Meilutė Julija Lukšienė originates from a famous family that were active in Lithuanian culture. She obtained her formal education in Lithuania in the interwar period: in 1931 she graduated from the Vytautas Magnus Gymnasium in Vilnius, and in 1942 she graduated from the Humanities Faculty at Vytautas Magnus University in Kaunas, with a degree in the history of Lithuanian literature (main speciality), with Lithuanian language criticism, French literature, and pedagogy (subsidiary subjects).
Lukšienė was employed as a teacher and as a university lecturer, and from 1951 to 1958 was head of the Department of Lithuanian Literature at Vilnius University. In 1958, she was dismissed from the Department of Lithuanian Literature, accused by Party activists and the Party Committee of anti-Marxism, ‘bourgeois approaches’ to Lithuanian literature, and the idealisation of Lithuania’s past. After she was dismissed from the university, Lukšienė continued her research work. She was involved in non-Soviet networks among the Lithuanian intelligentsia that tried to save the architectural heritage from Soviet industrial and construction projects, and to protect Lithuanian history, culture and literature in Lithuanian society against the so-called internationalism promoted by the regime.

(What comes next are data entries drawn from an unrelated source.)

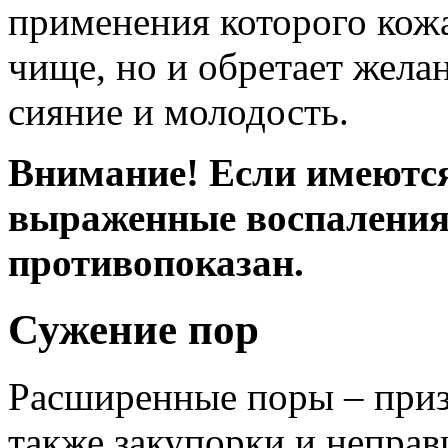
применения которого кожа
чище, но и обретает жела
сияние и молодость.
Внимание!
Если имеются
выраженные воспаления
противопоказан.
Сужение пор
Расширенные поры – призн
также закупорки и неправ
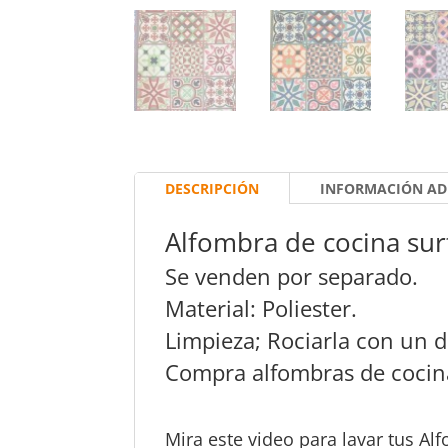
DESCRIPCIÓN
INFORMACIÓN AD
Alfombra de cocina su
Se venden por separado.
Material: Poliester.
Limpieza; Rociarla con un d
Compra alfombras de cocin
Mira este video para lavar tus Al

In 1988, as an outstanding authority among Lithuanian scholars, Meilė Lukšienė was elected a member of the Initiative Group of Sąjūdis, the emerging Reform Movement of Lithuania, which was to become the most important force in Lithuania to restore independent statehood in 1990. She rallied the Lithuanian Republic Educational Reform Group, and acted as one of the most important creators of the first independent Concept of Lithuanian Education and the related educational documents.
Meilė Lukšienė was the first person in Lithuania to base the methodology of democratic education scientifically on aspects of both historical and contemporary development. Her research works are characterised by the principle of integrating humanitarian and social sciences, which continues to have an immense impact on the development of the science of educational theory.

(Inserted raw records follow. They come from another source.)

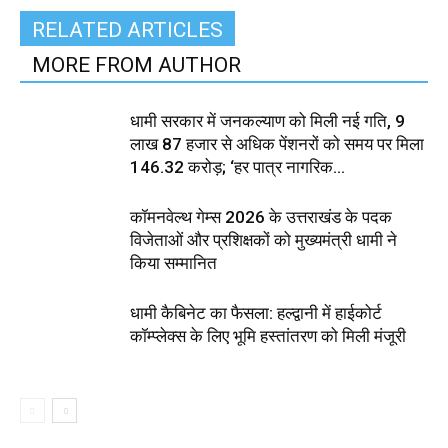
RELATED ARTICLES
MORE FROM AUTHOR
धामी सरकार में जनकल्याण को मिली नई गति, 9
लाख 87 हजार से अधिक पेंशनरों को समय पर मिला
₹146.32 करोड़; ‘हर पात्र नागरिक...
कॉमनवेल्थ गेम्स 2026 के उत्तराखंड के पदक
विजेताओं और प्रशिक्षकों को मुख्यमंत्री धामी ने
किया सम्मानित
धामी कैबिनेट का फैसला: हल्द्वानी में हाईकोर्ट
कॉम्प्लेक्स के लिए भूमि हस्तांतरण को मिली मंजूरी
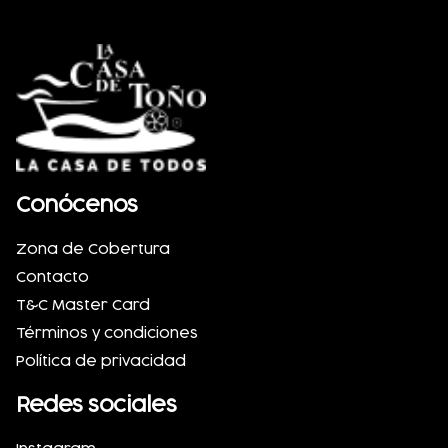
Conócenos
Zona de Cobertura
Contacto
T&C Master Card
Términos y condiciones
Política de privacidad
Redes sociales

Her research works were conducted across three areas of research, pedagogy, literature and culturology, and excelled over the prevailing investigations of those times, which concentrated on specific narrow issues in the school system and didactics. Meilė Lukšienė raised essential questions about the orientation of the Lithuanian education system, namely the ratio of nationality to universality, education in the cultural identity, the continuation of the cultural tradition and the modernisation of education, and social justice.

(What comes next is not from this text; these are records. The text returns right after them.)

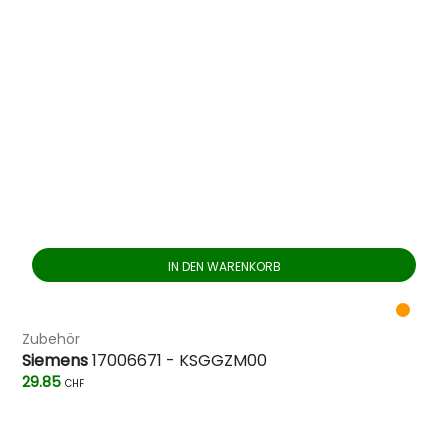
IN DEN WARENKORB
Zubehör
Siemens
17006671 - KSGGZM00
29.85
CHF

Meilė Lukšienė achieved a lot, because Lithuanian education had a conceptual Europe-orientated future educational model when independence was restored in 1990. It was used as a basis to create the General Concept of Education in Lithuania (1992), which delineated the directions for the development of the national education system. The essential principles for education chosen were humanism, democracy, national identity and renewal.